Une du Siècle du 22 juillet 1927. Retronews

Nous vous proposons cet article en partenariat avec RetroNews, le site de presse de la Bibliothèque nationale de France.


« À l’heure où les difficultés de l’existence se font sentir pour l’intellectuel plus que pour tout autre, n’y a-t-il pas dans la littérature le moyen d’y pallier ? Il est une force exploitée à l’étranger et dédaignée, même méprisée en France : la publicité. »

Ainsi s’exprime Louis Brun, directeur des puissantes éditions Grasset, dans l’éditorial de Paris-Soir du 28 janvier 1927 destiné à annoncer le prix Beaumarchais de littérature publicitaire que vient de fonder l’agence L’Encartage, spécialisée dans la réalisation de supports publicitaires insérés dans les livres, en collaboration avec La Revue de la femme (Le Siècle, 11 mars 1927). Une dizaine de marques prestigieuses s’étant associées à cette initiative sans précédent, le prix se voit doté de la coquette somme de 35 000 francs.

Dès le 5 février, la presse parisienne s’empare de la nouvelle. Dans Le Rappel, cette dernière voisine avec l’annonce, non moins surprenante, du prochain roman d’un certain Sim (Simenon) qui sera écrit dans une cage de verre sous les yeux du public ! Décidément, commente Le Temps du 15 février, « Voici que des mains fortunées autant qu’habiles [tendent] un rameau d’or aux poètes et aux romanciers ». Le 22 février 1927 commence, à l’instigation de Paul Reboux, la publication quotidienne dans Paris-Soir, dont il est alors le directeur, de la grande enquête « Industrie, Commerce et Littérature ».

« Estimez-vous qu’un écrivain s’amoindrit en signant de son nom un texte de publicité ? », est-il demandé aux gens de lettres ; et à ceux du commerce : « Ne seriez-vous pas disposé à accueillir pour la propagande commerciale la collaboration d’écrivains ? ». Quelques jours plus tard, c’est dans l’hebdomadaire Chantecler du 26 février que face à Fernand Divoire prétendant que « l’Art s’abaisse s’il devient un boniment », Blaise Cendrars développe sous le titre « Publicité = Poésie », son vibrant hommage à la publicité, cette « fleur de la vie contemporaine », la 7e merveille du monde moderne.

VOS TÂCHES:
A - Dans l'extrait sur le prix Beaumarchais, de quelle somme ce prix est-il doté ?
B - Déterminez combien de lignes des enregistrements contiennent la chaîne « here », en respectant la casse, et indiquez seulement ce nombre.

DONNÉES DE LA TÂCHE:
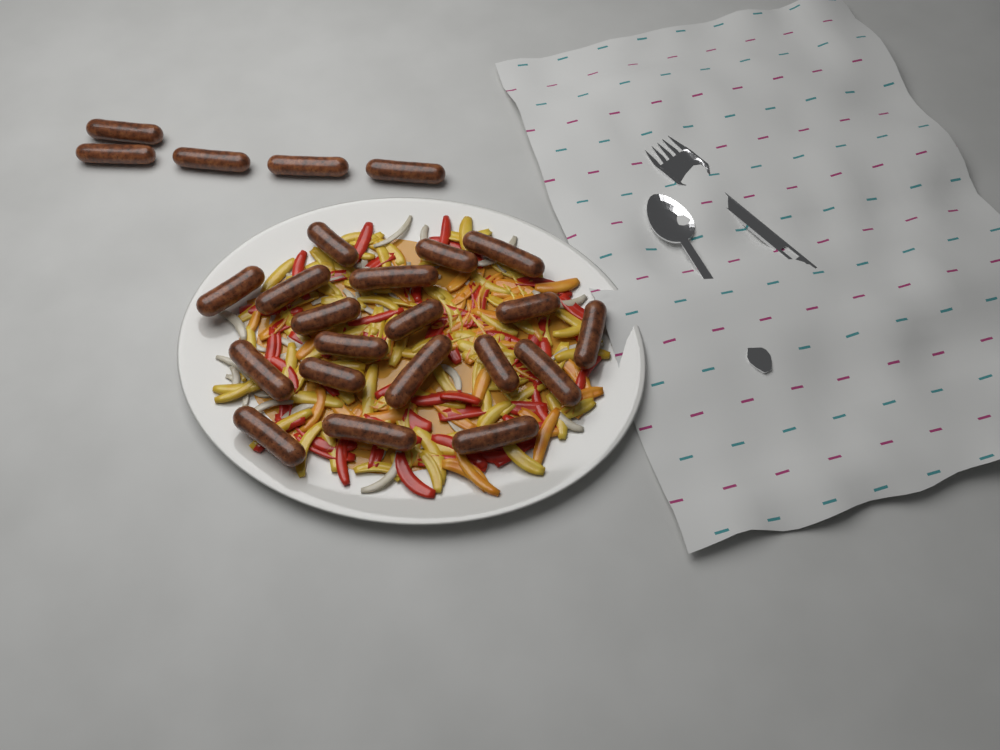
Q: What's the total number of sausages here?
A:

--

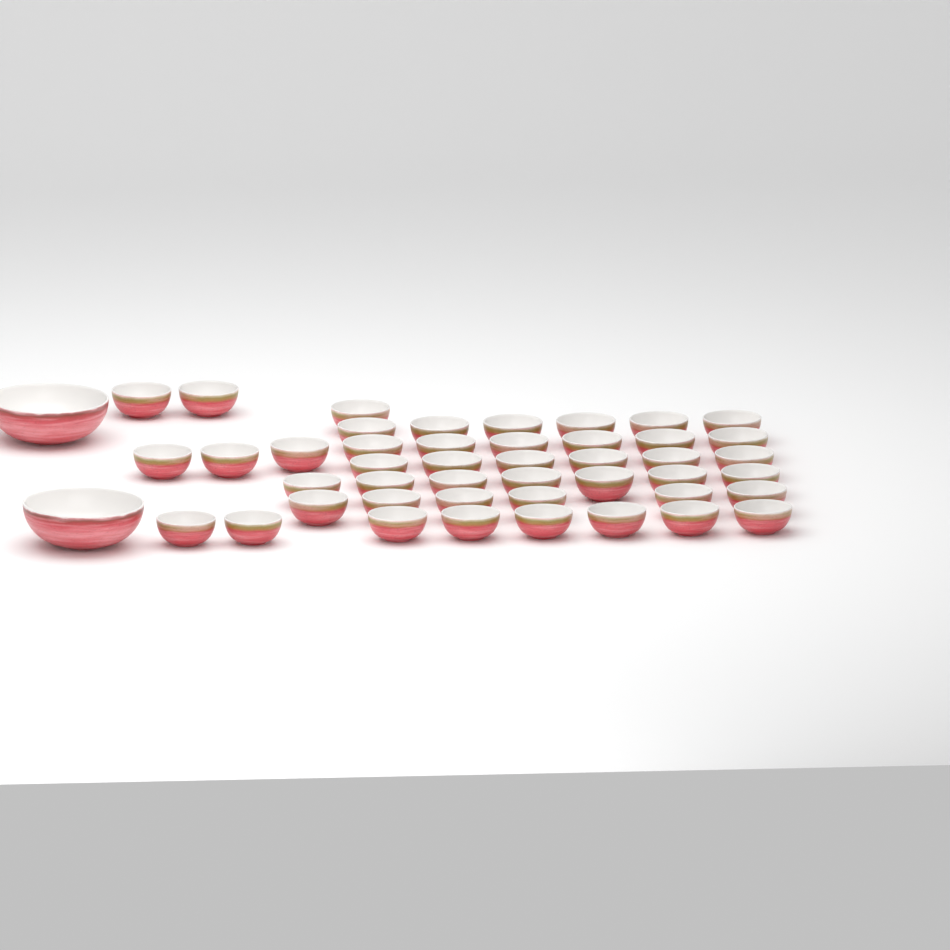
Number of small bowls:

--

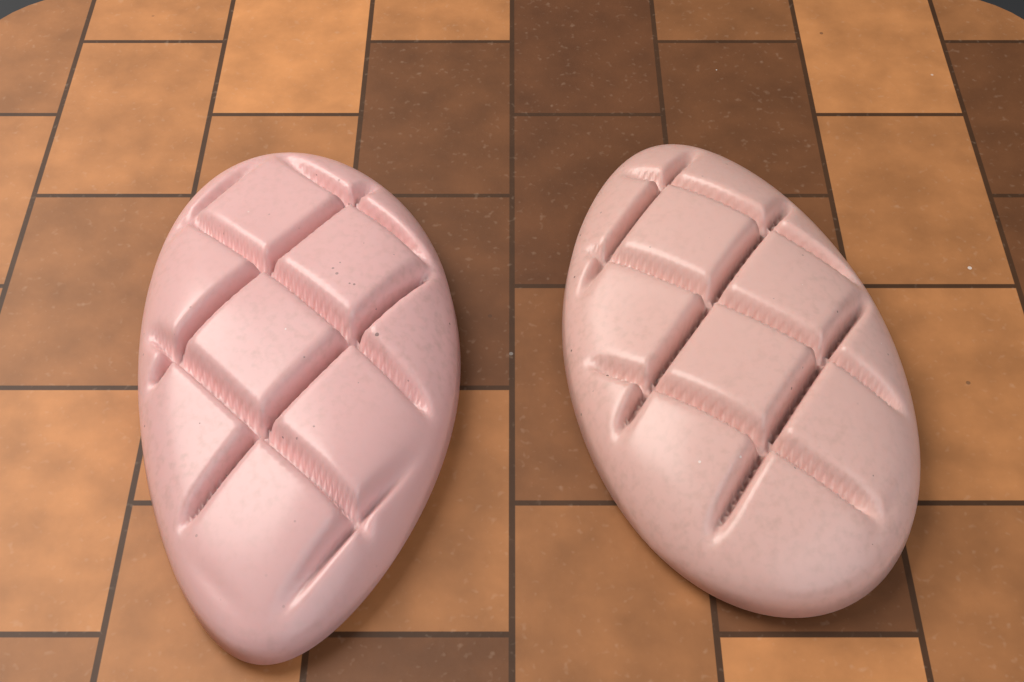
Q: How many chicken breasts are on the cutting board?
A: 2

LISTE DES RÉPONSES:
A - Le prix est doté de 35 000 francs.

B - 1